After fixation, the brains were cryoprotected with 0.1 M phosphate buffer (pH 7.4) containing 20% sucrose for 72 h and then rapidly frozen in isopentane pre-cooled to −70 °C with dry ice. Serial coronal sections (30 μm) were cut using a cryostat through the brain region containing the ARC. After inactivating the endogenous peroxidase activity with 0.6% hydrogen peroxidase (Sigma–Aldrich, St. Louis, MO), sections were incubated separately with avidin and biotin solutions (Vector Lab, Burlingame, CA) for blocking nonspecific binding of endogenous biotin, biotin-binding protein, and lectins. Then, the sections were incubated free-floating in 0.01 M PBS (pH 7.4) containing 2% normal donkey serum (Jackson ImmunoResearch Labs, West Grove, PA), 0.3% Triton X-100 (Sigma–Aldrich, St. Louis, MO) and rabbit anti-pSTAT3 antibody (1:1,500; Cell Signaling, Beverly, MA) or rabbit anti-c-Fos antibody (1:10,000; Santa Cruz Biotechnology, CA) for 43 h at 4 °C. The immunoreaction product was visualized using the Vectastain elite ABC kit (Vector Lab., Burlingame, CA) and 3′,3′-diaminobenzidine (Sigma–Aldrich, St. Louis, MO) as a chromogen. After thorough washes, sections were mounted on gelatin-coated slides. Following dehydration in ethanol, sections were cleared in xylene and coverslipped in Permount® (Fisher Scientific, Fair Lawn, NJ). Staining for pSTAT3 and c-Fos were visualized using a bright field light source and captured with a digital camera mounted on an Olympus BX41 microscope.

Sections earmarked for double labeling with pSTAT3+POMC or pSTAT3+NPY were processed according to the indirect immunofluorescence method of Coons [21]. Briefly, following washes in PBS, the sections were incubated free-floating in PBS containing Triton X-100, blocking serums and two primary antibodies: rabbit anti-pSTAT3 (1:500; Cell Signaling, Beverly, CA) and chicken anti-POMC (1:1,000; Abcam, Cambridge, MA) or rabbit anti-pSTAT3 (1:500; Cell Signaling) and chicken anti-NPY (1:2,000; Novus Biologicals) for 43 h at 4 °C. Then, the sections were incubated at room temperature in PBS containing Triton X-100, blocking serum, and donkey anti-Rabbit Alexa Fluor 594 (1:250; Invitrogen) for 1 h, and then Triton X-100, blocking serum, and goat anti-chicken Alexa Fluor 488 (1:250; Invitrogen) for another hour. After thorough washes in PBS, all sections were mounted on gelatin-coated microscope slides, coverslipped with Vectashield (Vector Lab.), and analyzed using a Zeiss LSM700 confocal microscope.

***

• _Exercise tasks_:
a: In the staining protocol, what microscope was used to analyze the double-labeled sections?
b: Summarize the staining protocol in two sentences.

***

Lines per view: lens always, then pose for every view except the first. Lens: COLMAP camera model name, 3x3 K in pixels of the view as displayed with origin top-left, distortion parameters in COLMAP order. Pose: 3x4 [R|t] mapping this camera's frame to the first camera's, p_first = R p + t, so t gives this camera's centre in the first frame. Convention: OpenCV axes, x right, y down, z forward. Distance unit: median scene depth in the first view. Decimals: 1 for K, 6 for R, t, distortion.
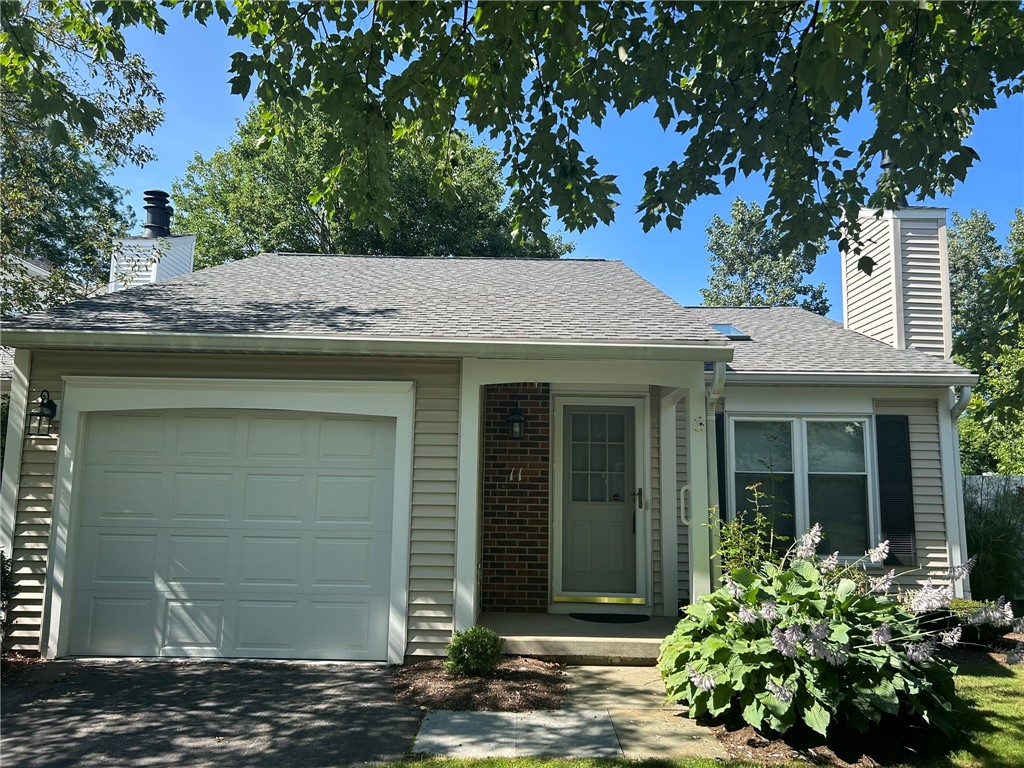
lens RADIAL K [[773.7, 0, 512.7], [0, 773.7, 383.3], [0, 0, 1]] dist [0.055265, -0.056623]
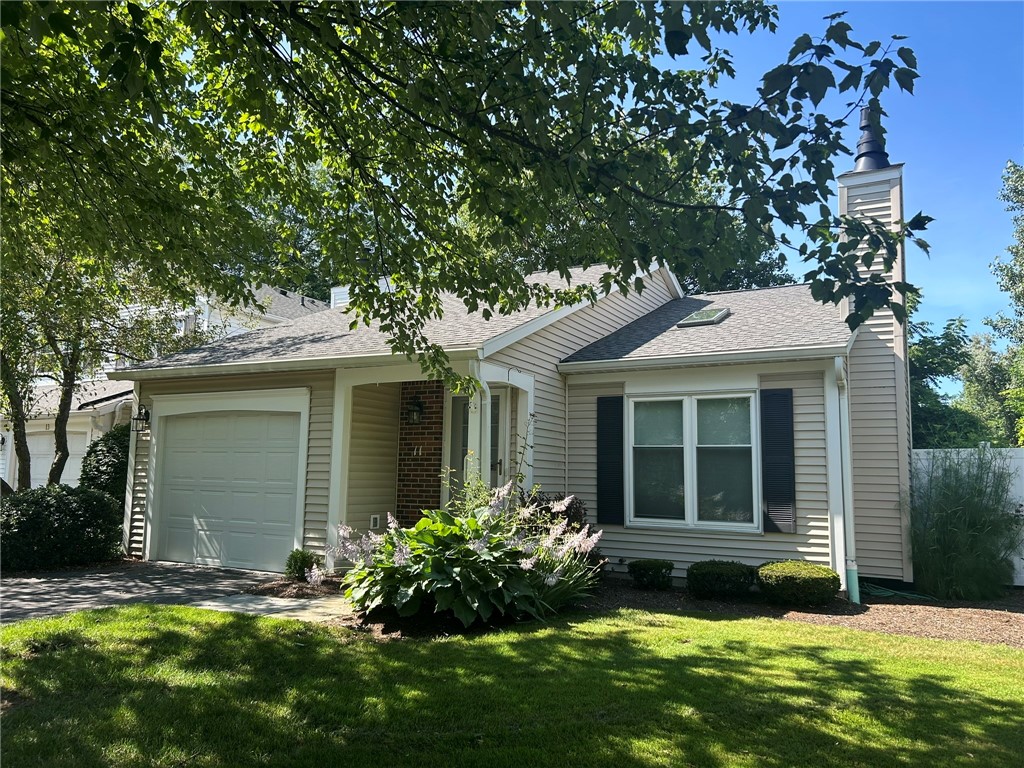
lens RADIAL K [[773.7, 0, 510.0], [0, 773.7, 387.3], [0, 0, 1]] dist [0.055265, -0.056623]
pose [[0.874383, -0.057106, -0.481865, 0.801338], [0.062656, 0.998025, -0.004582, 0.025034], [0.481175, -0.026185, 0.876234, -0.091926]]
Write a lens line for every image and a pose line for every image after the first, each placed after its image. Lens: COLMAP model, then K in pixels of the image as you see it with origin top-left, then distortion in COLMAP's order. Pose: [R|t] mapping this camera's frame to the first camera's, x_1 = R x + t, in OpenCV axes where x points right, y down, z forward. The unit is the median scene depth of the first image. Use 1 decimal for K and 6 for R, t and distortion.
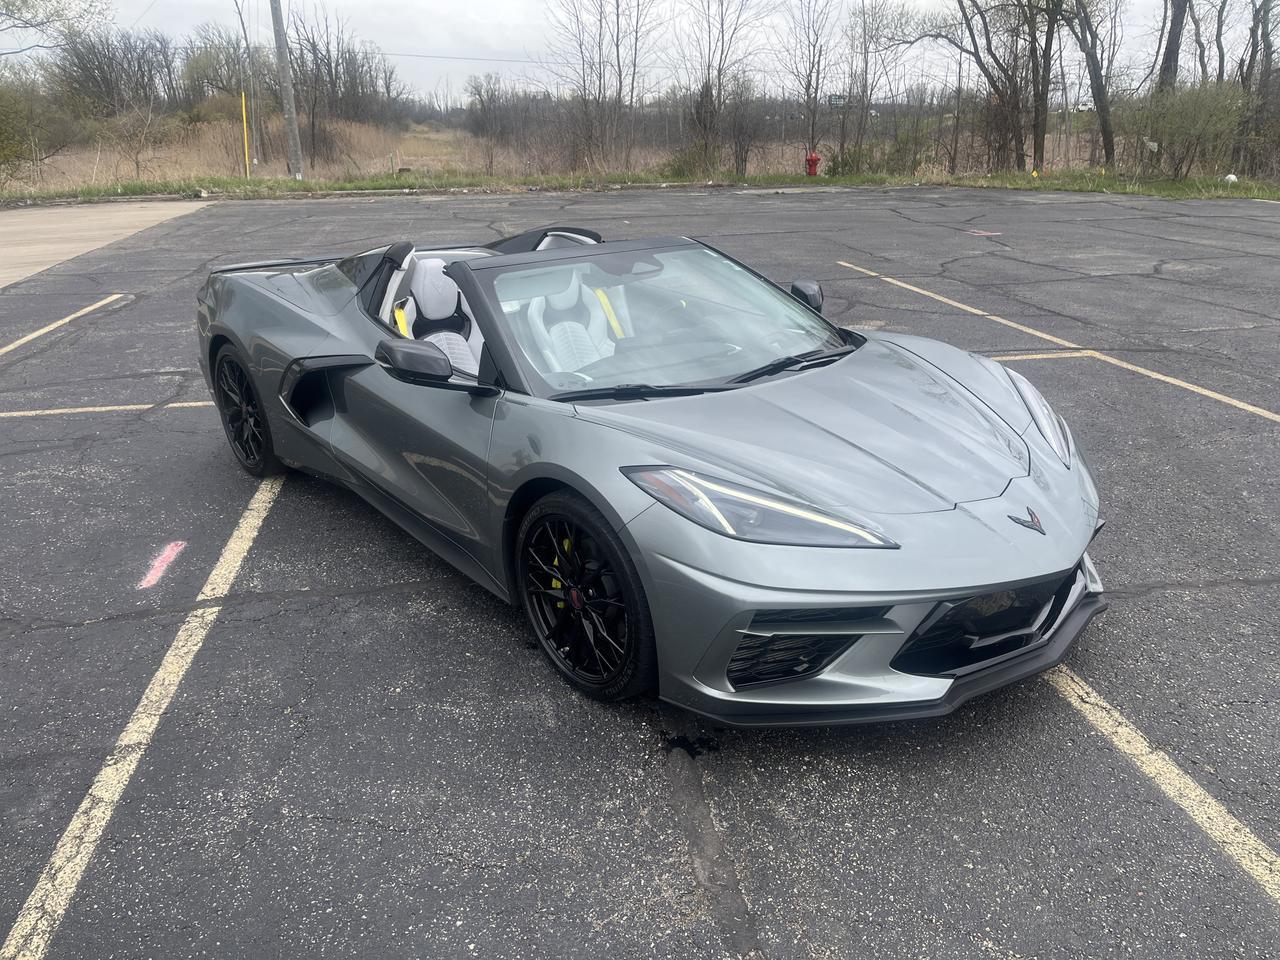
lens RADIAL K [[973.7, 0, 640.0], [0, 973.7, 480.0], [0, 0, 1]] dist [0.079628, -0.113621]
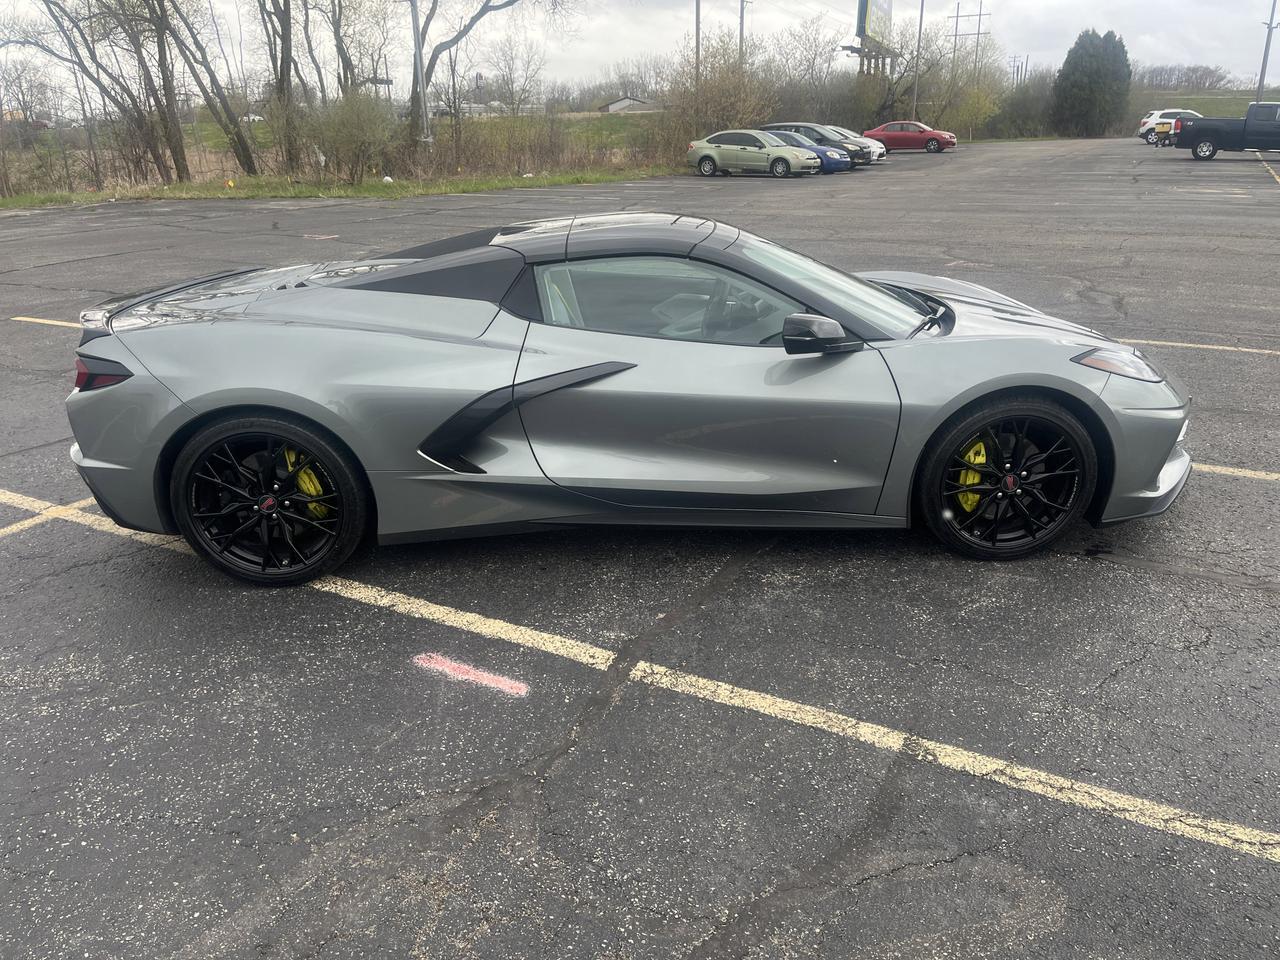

***

• _Outputs for the tasks_:
a: A Zeiss LSM700 confocal microscope.

b: Frozen 30 μm coronal brain sections through the ARC were stained for pSTAT3 or c-Fos using primary antibodies, the Vectastain elite ABC kit and diaminobenzidine, then viewed under bright field light on an Olympus BX41 microscope. Other sections were double-labeled for pSTAT3 with POMC or NPY by indirect immunofluorescence using Alexa Fluor secondary antibodies and were analyzed on a Zeiss LSM700 confocal microscope.